Desde Barcelona, el camino hasta Bellver de Cerdanya atraviesa el Túnel del Cadí y desemboca, casi sin aviso, en otro paisaje: el valle se abre, las montañas se acercan y el aire cambia de textura. Son 148 kilómetros, poco menos de dos horas de carretera, que también pueden recorrerse en tren hasta Puigcerdà para completar el tramo final en autobús o taxi, con la Cerdaña ya asomando por la ventanilla.

Una estancia en ruinas a cielo abierto
Los restos de la iglesia románica y el castillo de Sant Martí dels Castells, a las afueras del pueblo, inspiraron la fortaleza del señor feudal de la leyenda. (Wikimedia/Álex Guerrero)

Quien quiera adentrarse en la leyenda de Bécquer sin prisa puede hacerse con la audioguía que vende la oficina de turismo de la plaza de Sant Roc, disponible también en el Centro de Interpretación del Parque Natural del Cadí-Moixeró, en la vecina Talló. Con un código QR y un par de euros basta para dejar que el relato del Señor del Segre guíe los propios pasos entre las callejuelas del Barrio Antiguo.

Pero Bellver no se agota en su leyenda. El Castillo de Queixans, con su torre del homenaje aún en pie, vigila el pueblo desde otro promontorio, y cada miércoles la plaza se llena con el mercado semanal de producto local, el mismo que quizás se celebraba ya cuando Bécquer paseaba entre sus puestos. Al caer la tarde, el Barrio Antiguo se convierte en el lugar donde probar la cocina de montaña de la comarca: carnes de vacuno y cerdo criados en la Cerdaña, setas recogidas en temporada y guisos de legumbres que no han cambiado demasiado desde el siglo XIX.
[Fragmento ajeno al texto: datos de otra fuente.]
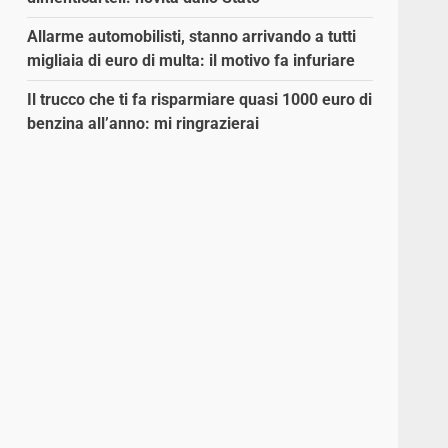
Allarme automobilisti, stanno arrivando a tutti
migliaia di euro di multa: il motivo fa infuriare
Il trucco che ti fa risparmiare quasi 1000 euro di
benzina all’anno: mi ringrazierai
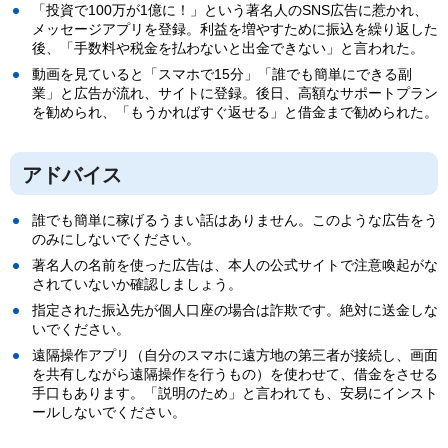
「投資で100万が1億に！」という著名人のSNS広告に惹かれ、
メッセージアプリを登録。利益を増やすために振込を繰り返した
後、「手数料や税金を払わないと出金できない」と言われた。
動画を見ていると「スマホで15分」「誰でも簡単にできる副
業」と広告が流れ、サイトに登録。後日、高額なサポートプラン
を勧められ、「もうかればすぐ返せる」と借金まで勧められた。
アドバイス
誰でも簡単に稼げるうまい話はありません。このような広告をう
のみにしないでください。
著名人の名前を使った広告は、本人の公式サイトで注意喚起がな
されていないか確認しましょう。
指定された振込先が個人口座の場合は詐欺です。絶対に送金しな
いでください。
遠隔操作アプリ（自分のスマホに遠方地の第三者が接続し、画面
を共有しながら遠隔操作を行うもの）を使わせて、借金をさせる
手口もあります。「説明のため」と言われても、安易にインスト
ールしないでください。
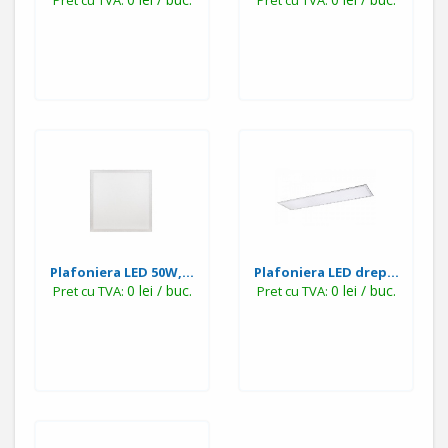
Pret cu TVA:
Pret cu TVA:
Plafoniera LED 50W,...
Plafoniera LED drep...
0 lei / buc.
0 lei / buc.
Pret cu TVA:
Pret cu TVA:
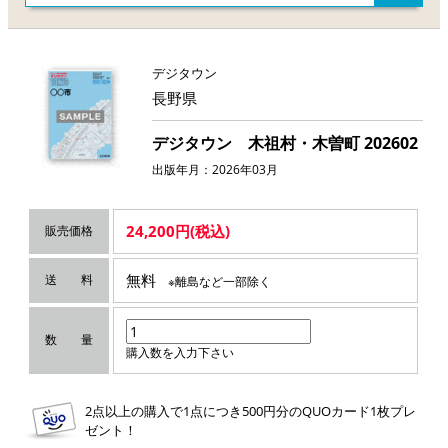
デジタウン
長野県
デジタウン 木祖村・木曽町 202602
出版年月：2026年03月
24,200円(税込)
販売価格
無料
送 料
※離島など一部除く
数 量
購入数を入力下さい
2点以上の購入で1点につき500円分のQUOカード1枚プレ
ゼント！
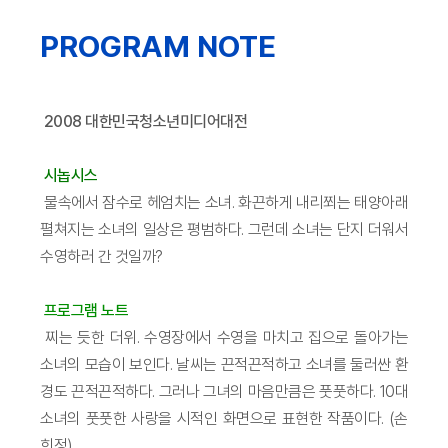
PROGRAM NOTE
2008 대한민국청소년미디어대전
시놉시스
물속에서 잠수로 헤엄치는 소녀. 화끈하게 내리쬐는 태양아래
펼쳐지는 소녀의 일상은 평범하다. 그런데 소녀는 단지 더워서
수영하러 간 것일까?
프로그램 노트
찌는 듯한 더위. 수영장에서 수영을 마치고 집으로 돌아가는
소녀의 모습이 보인다. 날씨는 끈적끈적하고 소녀를 둘러싼 환
경도 끈적끈적하다. 그러나 그녀의 마음만큼은 풋풋하다. 10대
소녀의 풋풋한 사랑을 시적인 화면으로 표현한 작품이다. (손
희정)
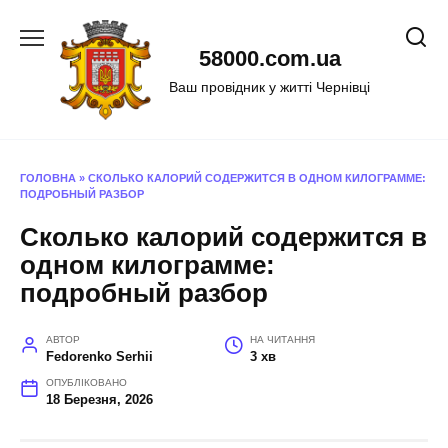
Перейти
до
58000.com.ua
вмісту
Ваш провідник у житті Чернівці
ГОЛОВНА
»
СКОЛЬКО КАЛОРИЙ СОДЕРЖИТСЯ В ОДНОМ КИЛОГРАММЕ:
ПОДРОБНЫЙ РАЗБОР
Сколько калорий содержится в
одном килограмме:
подробный разбор
АВТОР
НА ЧИТАННЯ
Fedorenko Serhii
3 хв
ОПУБЛІКОВАНО
18 Березня, 2026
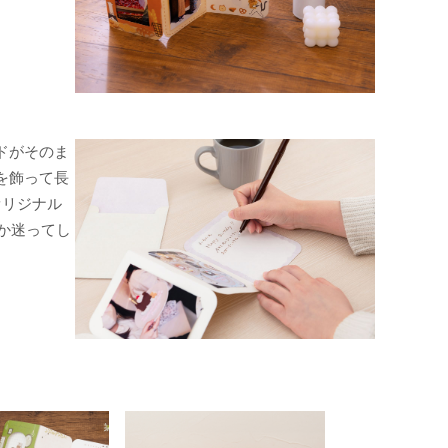
ドがそのま
を飾って長
オリジナル
ぶか迷ってし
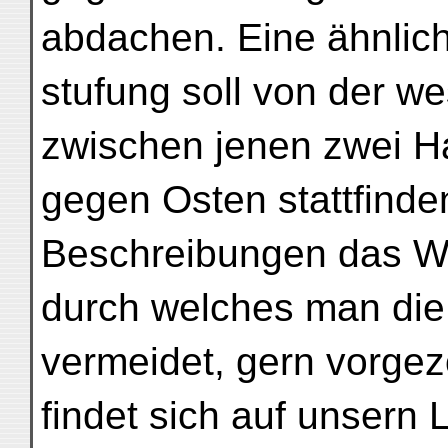
abdachen. Eine ähnlic
stufung soll von der w
zwischen jenen zwei 
gegen Osten stattfinde
Beschreibungen das Wo
durch welches man die 
vermeidet, gern vorgez
findet sich auf unser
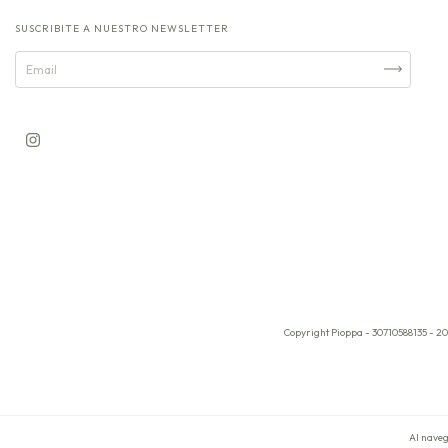
SUSCRIBITE A NUESTRO NEWSLETTER
Copyright Pioppa - 30710588135 - 20
Al naveg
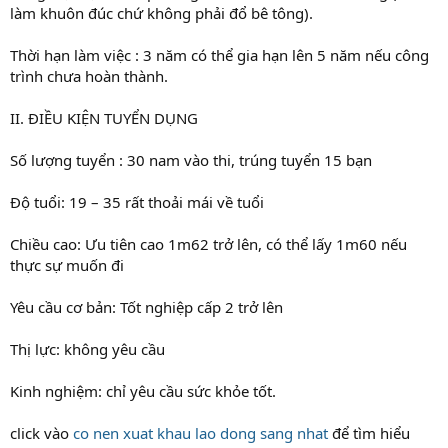
làm khuôn đúc chứ không phải đổ bê tông).
Thời hạn làm việc : 3 năm có thể gia hạn lên 5 năm nếu công
trình chưa hoàn thành.
II. ĐIỀU KIỆN TUYỂN DỤNG
Số lượng tuyển : 30 nam vào thi, trúng tuyển 15 bạn
Độ tuổi: 19 – 35 rất thoải mái về tuổi
Chiều cao: Ưu tiên cao 1m62 trở lên, có thể lấy 1m60 nếu
thực sự muốn đi
Yêu cầu cơ bản: Tốt nghiệp cấp 2 trở lên
Thị lực: không yêu cầu
Kinh nghiệm: chỉ yêu cầu sức khỏe tốt.
click vào
co nen xuat khau lao dong sang nhat
để tìm hiểu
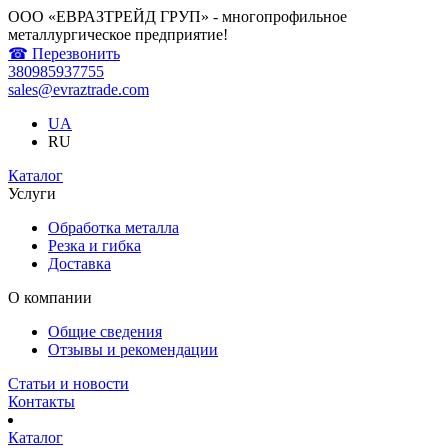
ООО «ЕВРАЗТРЕЙД ГРУП» - многопрофильное
металлургическое предприятие!
☎ Перезвонить
380985937755
sales@evraztrade.com
UA
RU
Каталог
Услуги
Обработка металла
Резка и гибка
Доставка
О компании
Общие сведения
Отзывы и рекомендации
Статьи и новости
Контакты
Каталог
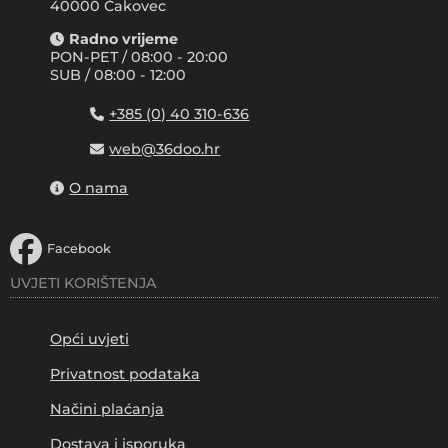
40000 Čakovec
Radno vrijeme
PON-PET / 08:00 - 20:00
SUB / 08:00 - 12:00
+385 (0) 40 310-636
web@36doo.hr
O nama
Facebook
UVJETI KORIŠTENJA
Opći uvjeti
Privatnost podataka
Načini plaćanja
Dostava i isporuka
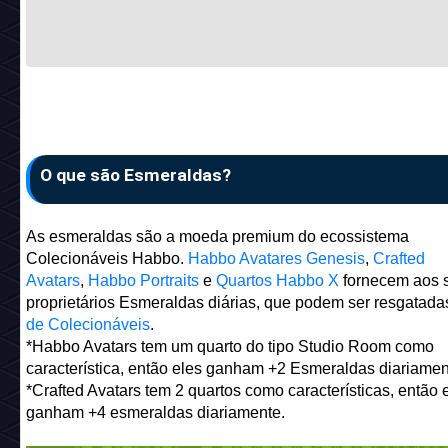
Nome no Habbo:
Catavento Colorido
Nome na TokenTrove:
Colourful Pinwheel
Código:
clothing_nfpinwheel
Modeletes: XxInsensataxX - Leonardoh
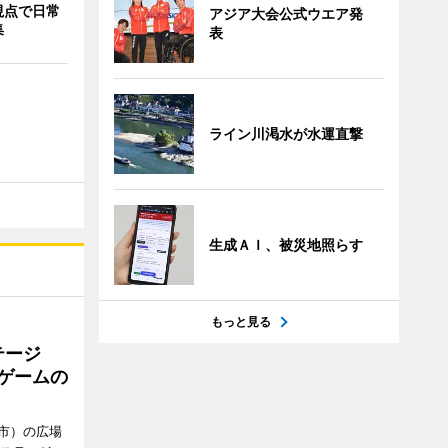
視点で日常
アジア大会公式ウエア発
集
表
ライン川渇水が水運直撃
生成ＡＩ、被災地照らす
もっと見る
テージ
やゲームの
市）の広場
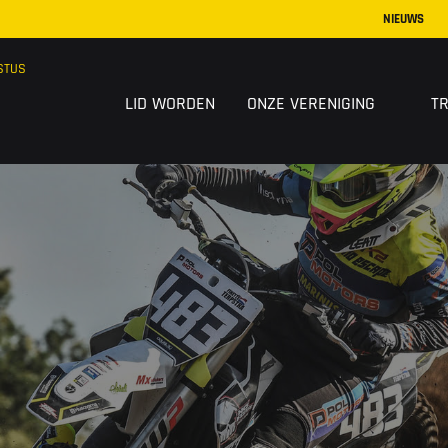
NIEUWS
STUS
LID WORDEN
ONZE VERENIGING
T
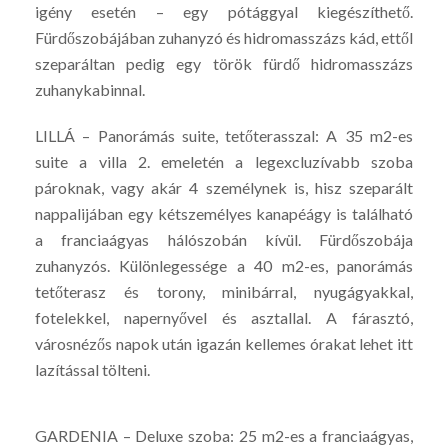
igény esetén – egy pótággyal kiegészíthető.
Fürdőszobájában zuhanyzó és hidromasszázs kád, ettől
szeparáltan pedig egy török fürdő hidromasszázs
zuhanykabinnal.
LILLÁ – Panorámás suite, tetőterasszal: A 35 m2-es
suite a villa 2. emeletén a legexcluzívabb szoba
pároknak, vagy akár 4 személynek is, hisz szeparált
nappalijában egy kétszemélyes kanapéágy is található
a franciaágyas hálószobán kívül. Fürdőszobája
zuhanyzós. Különlegessége a 40 m2-es, panorámás
tetőterasz és torony, minibárral, nyugágyakkal,
fotelekkel, napernyővel és asztallal. A fárasztó,
városnézős napok után igazán kellemes órakat lehet itt
lazítással tölteni.
GARDENIA – Deluxe szoba: 25 m2-es a franciaágyas,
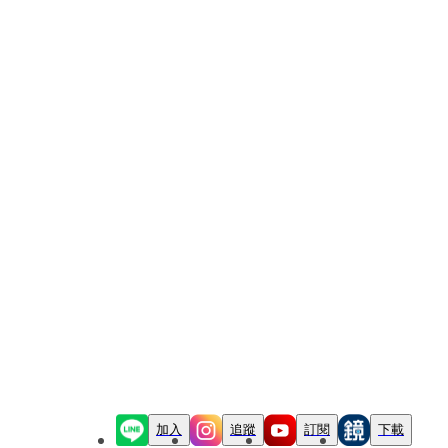
加入
追蹤
訂閱
下載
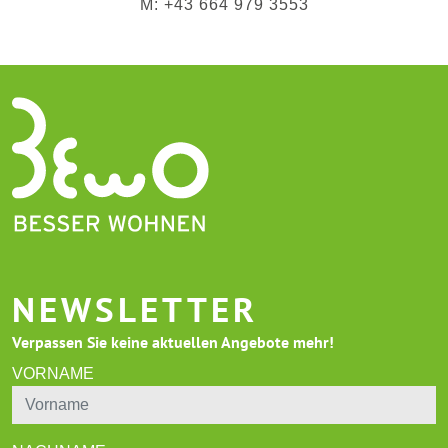
M: +43 664 979 3553
NEWSLETTER
Verpassen Sie keine aktuellen Angebote mehr!
VORNAME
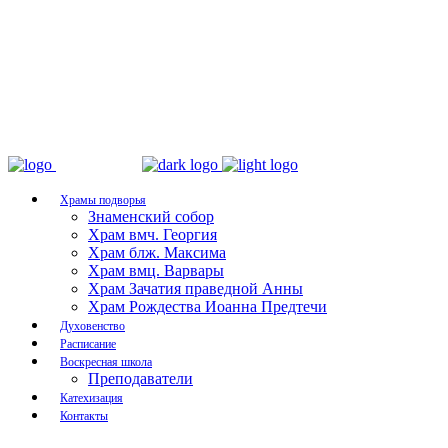
Храмы подворья
Знаменский собор
Храм вмч. Георгия
Храм блж. Максима
Храм вмц. Варвары
Храм Зачатия праведной Анны
Храм Рождества Иоанна Предтечи
Духовенство
Расписание
Воскресная школа
Преподаватели
Катехизация
Контакты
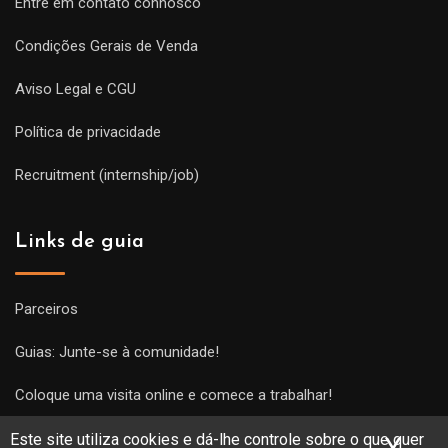
Entre em contato connosco
Condições Gerais de Venda
Aviso Legal e CGU
Política de privacidade
Recruitment (internship/job)
Links de guia
Parceiros
Guias: Junte-se à comunidade!
Coloque uma visita online e comece a trabalhar!
Este site utiliza cookies e dá-lhe controle sobre o que quer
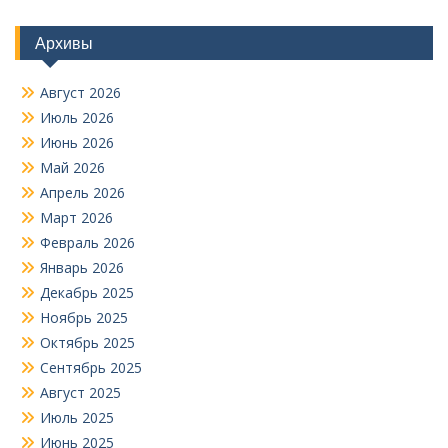
Архивы
Август 2026
Июль 2026
Июнь 2026
Май 2026
Апрель 2026
Март 2026
Февраль 2026
Январь 2026
Декабрь 2025
Ноябрь 2025
Октябрь 2025
Сентябрь 2025
Август 2025
Июль 2025
Июнь 2025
Quien busque algo más que el pueblo puede seguir camino: a media hora está Puigcerdà, la capital de la comarca, y a menos de tres cuartos de hora, las pistas de esquí del Pirineo. Pero pocos sitios ofrecen lo que ofrece Bellver. Un pueblo donde todavía se puede caminar, literalmente, dentro de una leyenda.